What needs to be done
In the entries that follow, the lines from the one with "X86790000Y-61786252D01*" through the one with "X100404761Y-66785714D01*" are the ones to write out, exactly and with both ends included. Nothing else should appear.

[Circuit design text data]

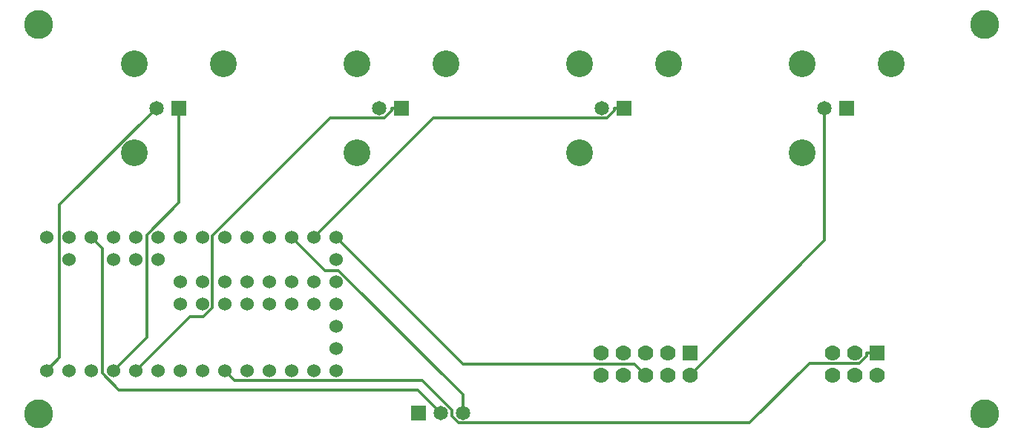
<source format=gbr>
G04 #@! TF.FileFunction,Copper,L2,Bot,Signal*
%FSLAX46Y46*%
G04 Gerber Fmt 4.6, Leading zero omitted, Abs format (unit mm)*
G04 Created by KiCad (PCBNEW 4.0.7-e2-6376~58~ubuntu16.04.1) date Wed Jan 17 11:07:31 2018*
%MOMM*%
%LPD*%
G01*
G04 APERTURE LIST*
%ADD10C,0.100000*%
%ADD11R,1.778000X1.778000*%
%ADD12C,1.778000*%
%ADD13C,3.048000*%
%ADD14R,1.651000X1.651000*%
%ADD15C,1.651000*%
%ADD16C,3.302000*%
%ADD17C,1.524000*%
%ADD18C,0.304800*%
G04 APERTURE END LIST*
D10*
D11*
X128270000Y-91440000D03*
D12*
X128270000Y-93980000D03*
X125730000Y-91440000D03*
X125730000Y-93980000D03*
X123190000Y-91440000D03*
X123190000Y-93980000D03*
X120650000Y-91440000D03*
X120650000Y-93980000D03*
X118110000Y-91440000D03*
X118110000Y-93980000D03*
D11*
X149606000Y-91440000D03*
D12*
X149606000Y-93980000D03*
X147066000Y-91440000D03*
X147066000Y-93980000D03*
X144526000Y-91440000D03*
X144526000Y-93980000D03*
D13*
X64897000Y-58420000D03*
X75057000Y-58420000D03*
D14*
X69977000Y-63500000D03*
D15*
X67437000Y-63500000D03*
D13*
X64897000Y-68580000D03*
X90297000Y-58420000D03*
X100457000Y-58420000D03*
D14*
X95377000Y-63500000D03*
D15*
X92837000Y-63500000D03*
D13*
X90297000Y-68580000D03*
X115697000Y-58420000D03*
X125857000Y-58420000D03*
D14*
X120777000Y-63500000D03*
D15*
X118237000Y-63500000D03*
D13*
X115697000Y-68580000D03*
X141097000Y-58420000D03*
X151257000Y-58420000D03*
D14*
X146177000Y-63500000D03*
D15*
X143637000Y-63500000D03*
D13*
X141097000Y-68580000D03*
D16*
X53975000Y-53975000D03*
X161925000Y-53975000D03*
X53975000Y-98425000D03*
X161925000Y-98425000D03*
D17*
X54864000Y-93472000D03*
X57404000Y-93472000D03*
X59944000Y-93472000D03*
X62484000Y-93472000D03*
X65024000Y-93472000D03*
X67564000Y-93472000D03*
X70104000Y-93472000D03*
X72644000Y-93472000D03*
X75184000Y-93472000D03*
X77724000Y-93472000D03*
X80264000Y-93472000D03*
X82804000Y-93472000D03*
X85344000Y-93472000D03*
X87884000Y-93472000D03*
X87884000Y-90932000D03*
X87884000Y-88392000D03*
X87884000Y-85852000D03*
X87884000Y-83312000D03*
X87884000Y-80772000D03*
X87884000Y-78232000D03*
X85344000Y-78232000D03*
X82804000Y-78232000D03*
X80264000Y-78232000D03*
X77724000Y-78232000D03*
X75184000Y-78232000D03*
X72644000Y-78232000D03*
X70104000Y-78232000D03*
X67564000Y-78232000D03*
X65024000Y-78232000D03*
X62484000Y-78232000D03*
X59944000Y-78232000D03*
X57404000Y-78232000D03*
X54864000Y-78232000D03*
X70104000Y-85852000D03*
X72644000Y-85852000D03*
X75184000Y-85852000D03*
X77724000Y-85852000D03*
X80264000Y-85852000D03*
X82804000Y-85852000D03*
X85344000Y-85852000D03*
X85344000Y-83312000D03*
X82804000Y-83312000D03*
X80264000Y-83312000D03*
X77724000Y-83312000D03*
X75184000Y-83312000D03*
X72644000Y-83312000D03*
X70104000Y-83312000D03*
X67564000Y-80772000D03*
X65024000Y-80772000D03*
X62484000Y-80772000D03*
X57404000Y-80772000D03*
D14*
X97282000Y-98298000D03*
D15*
X99822000Y-98298000D03*
X102362000Y-98298000D03*
D18*
X143637000Y-78613000D02*
X143637000Y-63500000D01*
X128270000Y-93980000D02*
X143637000Y-78613000D01*
X56336800Y-91999200D02*
X54864000Y-93472000D01*
X56336800Y-74529100D02*
X56336800Y-91999200D01*
X67365900Y-63500000D02*
X56336800Y-74529100D01*
X67437000Y-63500000D02*
X67365900Y-63500000D01*
X121920000Y-92710000D02*
X123190000Y-93980000D01*
X102362000Y-92710000D02*
X121920000Y-92710000D01*
X87884000Y-78232000D02*
X102362000Y-92710000D01*
X148411900Y-91813300D02*
X148411900Y-91440000D01*
X147591100Y-92634100D02*
X148411900Y-91813300D01*
X141906400Y-92634100D02*
X147591100Y-92634100D01*
X135092700Y-99447800D02*
X141906400Y-92634100D01*
X101882600Y-99447800D02*
X135092700Y-99447800D01*
X101092000Y-98657200D02*
X101882600Y-99447800D01*
X101092000Y-97968200D02*
X101092000Y-98657200D01*
X97718900Y-94595100D02*
X101092000Y-97968200D01*
X76307100Y-94595100D02*
X97718900Y-94595100D01*
X75184000Y-93472000D02*
X76307100Y-94595100D01*
X149606000Y-91440000D02*
X148411900Y-91440000D01*
X69977000Y-74279300D02*
X69977000Y-63500000D01*
X66294000Y-77962300D02*
X69977000Y-74279300D01*
X66294000Y-89662000D02*
X66294000Y-77962300D01*
X62484000Y-93472000D02*
X66294000Y-89662000D01*
X94246400Y-63782800D02*
X94246400Y-63500000D01*
X93398600Y-64630600D02*
X94246400Y-63782800D01*
X87234900Y-64630600D02*
X93398600Y-64630600D01*
X73752200Y-78113300D02*
X87234900Y-64630600D01*
X73752200Y-86291400D02*
X73752200Y-78113300D01*
X72777100Y-87266500D02*
X73752200Y-86291400D01*
X71229500Y-87266500D02*
X72777100Y-87266500D01*
X65024000Y-93472000D02*
X71229500Y-87266500D01*
X95377000Y-63500000D02*
X94246400Y-63500000D01*
X120777000Y-63500000D02*
X119646400Y-63500000D01*
X98945400Y-64630600D02*
X85344000Y-78232000D01*
X118798600Y-64630600D02*
X98945400Y-64630600D01*
X119646400Y-63782800D02*
X118798600Y-64630600D01*
X119646400Y-63500000D02*
X119646400Y-63782800D01*
X86614000Y-82042000D02*
X82804000Y-78232000D01*
X88180700Y-82042000D02*
X86614000Y-82042000D01*
X102362000Y-96223300D02*
X88180700Y-82042000D01*
X102362000Y-98298000D02*
X102362000Y-96223300D01*
X61214000Y-79502000D02*
X59944000Y-78232000D01*
X61214000Y-93762600D02*
X61214000Y-79502000D01*
X63105900Y-95654500D02*
X61214000Y-93762600D01*
X97178500Y-95654500D02*
X63105900Y-95654500D01*
X99822000Y-98298000D02*
X97178500Y-95654500D01*
M02*

</source>
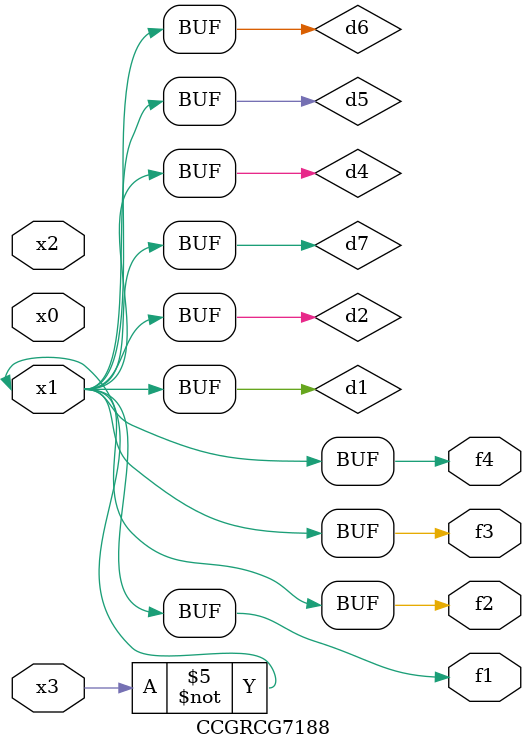
<source format=v>
module CCGRCG7188(
	input x0, x1, x2, x3,
	output f1, f2, f3, f4
);

	wire d1, d2, d3, d4, d5, d6, d7;

	not (d1, x3);
	buf (d2, x1);
	xnor (d3, d1, d2);
	nor (d4, d1);
	buf (d5, d1, d2);
	buf (d6, d4, d5);
	nand (d7, d4);
	assign f1 = d6;
	assign f2 = d7;
	assign f3 = d6;
	assign f4 = d6;
endmodule

</source>
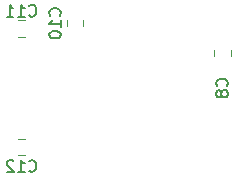
<source format=gbo>
G04 #@! TF.GenerationSoftware,KiCad,Pcbnew,5.0.2-bee76a0~70~ubuntu18.04.1*
G04 #@! TF.CreationDate,2019-09-22T19:21:34+02:00*
G04 #@! TF.ProjectId,snail,736e6169-6c2e-46b6-9963-61645f706362,rev?*
G04 #@! TF.SameCoordinates,Original*
G04 #@! TF.FileFunction,Legend,Bot*
G04 #@! TF.FilePolarity,Positive*
%FSLAX46Y46*%
G04 Gerber Fmt 4.6, Leading zero omitted, Abs format (unit mm)*
G04 Created by KiCad (PCBNEW 5.0.2-bee76a0~70~ubuntu18.04.1) date nie, 22 wrz 2019, 19:21:34*
%MOMM*%
%LPD*%
G01*
G04 APERTURE LIST*
%ADD10C,0.120000*%
%ADD11C,0.160000*%
G04 APERTURE END LIST*
D10*
G04 #@! TO.C,C8*
X99290000Y-64286252D02*
X99290000Y-63763748D01*
X100710000Y-64286252D02*
X100710000Y-63763748D01*
G04 #@! TO.C,C10*
X88210000Y-61263748D02*
X88210000Y-61786252D01*
X86790000Y-61263748D02*
X86790000Y-61786252D01*
G04 #@! TO.C,C11*
X82713748Y-61290000D02*
X83236252Y-61290000D01*
X82713748Y-62710000D02*
X83236252Y-62710000D01*
G04 #@! TO.C,C12*
X82713748Y-71290000D02*
X83236252Y-71290000D01*
X82713748Y-72710000D02*
X83236252Y-72710000D01*
G04 #@! TO.C,C8*
D11*
X100357142Y-66833333D02*
X100404761Y-66785714D01*
X100452380Y-66642857D01*
X100452380Y-66547619D01*
X100404761Y-66404761D01*
X100309523Y-66309523D01*
X100214285Y-66261904D01*
X100023809Y-66214285D01*
X99880952Y-66214285D01*
X99690476Y-66261904D01*
X99595238Y-66309523D01*
X99500000Y-66404761D01*
X99452380Y-66547619D01*
X99452380Y-66642857D01*
X99500000Y-66785714D01*
X99547619Y-66833333D01*
X99880952Y-67404761D02*
X99833333Y-67309523D01*
X99785714Y-67261904D01*
X99690476Y-67214285D01*
X99642857Y-67214285D01*
X99547619Y-67261904D01*
X99500000Y-67309523D01*
X99452380Y-67404761D01*
X99452380Y-67595238D01*
X99500000Y-67690476D01*
X99547619Y-67738095D01*
X99642857Y-67785714D01*
X99690476Y-67785714D01*
X99785714Y-67738095D01*
X99833333Y-67690476D01*
X99880952Y-67595238D01*
X99880952Y-67404761D01*
X99928571Y-67309523D01*
X99976190Y-67261904D01*
X100071428Y-67214285D01*
X100261904Y-67214285D01*
X100357142Y-67261904D01*
X100404761Y-67309523D01*
X100452380Y-67404761D01*
X100452380Y-67595238D01*
X100404761Y-67690476D01*
X100357142Y-67738095D01*
X100261904Y-67785714D01*
X100071428Y-67785714D01*
X99976190Y-67738095D01*
X99928571Y-67690476D01*
X99880952Y-67595238D01*
G04 #@! TO.C,C10*
X86207142Y-60882142D02*
X86254761Y-60834523D01*
X86302380Y-60691666D01*
X86302380Y-60596428D01*
X86254761Y-60453571D01*
X86159523Y-60358333D01*
X86064285Y-60310714D01*
X85873809Y-60263095D01*
X85730952Y-60263095D01*
X85540476Y-60310714D01*
X85445238Y-60358333D01*
X85350000Y-60453571D01*
X85302380Y-60596428D01*
X85302380Y-60691666D01*
X85350000Y-60834523D01*
X85397619Y-60882142D01*
X86302380Y-61834523D02*
X86302380Y-61263095D01*
X86302380Y-61548809D02*
X85302380Y-61548809D01*
X85445238Y-61453571D01*
X85540476Y-61358333D01*
X85588095Y-61263095D01*
X85302380Y-62453571D02*
X85302380Y-62548809D01*
X85350000Y-62644047D01*
X85397619Y-62691666D01*
X85492857Y-62739285D01*
X85683333Y-62786904D01*
X85921428Y-62786904D01*
X86111904Y-62739285D01*
X86207142Y-62691666D01*
X86254761Y-62644047D01*
X86302380Y-62548809D01*
X86302380Y-62453571D01*
X86254761Y-62358333D01*
X86207142Y-62310714D01*
X86111904Y-62263095D01*
X85921428Y-62215476D01*
X85683333Y-62215476D01*
X85492857Y-62263095D01*
X85397619Y-62310714D01*
X85350000Y-62358333D01*
X85302380Y-62453571D01*
G04 #@! TO.C,C11*
X83617857Y-60857142D02*
X83665476Y-60904761D01*
X83808333Y-60952380D01*
X83903571Y-60952380D01*
X84046428Y-60904761D01*
X84141666Y-60809523D01*
X84189285Y-60714285D01*
X84236904Y-60523809D01*
X84236904Y-60380952D01*
X84189285Y-60190476D01*
X84141666Y-60095238D01*
X84046428Y-60000000D01*
X83903571Y-59952380D01*
X83808333Y-59952380D01*
X83665476Y-60000000D01*
X83617857Y-60047619D01*
X82665476Y-60952380D02*
X83236904Y-60952380D01*
X82951190Y-60952380D02*
X82951190Y-59952380D01*
X83046428Y-60095238D01*
X83141666Y-60190476D01*
X83236904Y-60238095D01*
X81713095Y-60952380D02*
X82284523Y-60952380D01*
X81998809Y-60952380D02*
X81998809Y-59952380D01*
X82094047Y-60095238D01*
X82189285Y-60190476D01*
X82284523Y-60238095D01*
G04 #@! TO.C,C12*
X83617857Y-74007142D02*
X83665476Y-74054761D01*
X83808333Y-74102380D01*
X83903571Y-74102380D01*
X84046428Y-74054761D01*
X84141666Y-73959523D01*
X84189285Y-73864285D01*
X84236904Y-73673809D01*
X84236904Y-73530952D01*
X84189285Y-73340476D01*
X84141666Y-73245238D01*
X84046428Y-73150000D01*
X83903571Y-73102380D01*
X83808333Y-73102380D01*
X83665476Y-73150000D01*
X83617857Y-73197619D01*
X82665476Y-74102380D02*
X83236904Y-74102380D01*
X82951190Y-74102380D02*
X82951190Y-73102380D01*
X83046428Y-73245238D01*
X83141666Y-73340476D01*
X83236904Y-73388095D01*
X82284523Y-73197619D02*
X82236904Y-73150000D01*
X82141666Y-73102380D01*
X81903571Y-73102380D01*
X81808333Y-73150000D01*
X81760714Y-73197619D01*
X81713095Y-73292857D01*
X81713095Y-73388095D01*
X81760714Y-73530952D01*
X82332142Y-74102380D01*
X81713095Y-74102380D01*
G04 #@! TD*
M02*

</source>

Response to this exercise
X86790000Y-61786252D01*
G04 #@! TO.C,C11*
X82713748Y-61290000D02*
X83236252Y-61290000D01*
X82713748Y-62710000D02*
X83236252Y-62710000D01*
G04 #@! TO.C,C12*
X82713748Y-71290000D02*
X83236252Y-71290000D01*
X82713748Y-72710000D02*
X83236252Y-72710000D01*
G04 #@! TO.C,C8*
D11*
X100357142Y-66833333D02*
X100404761Y-66785714D01*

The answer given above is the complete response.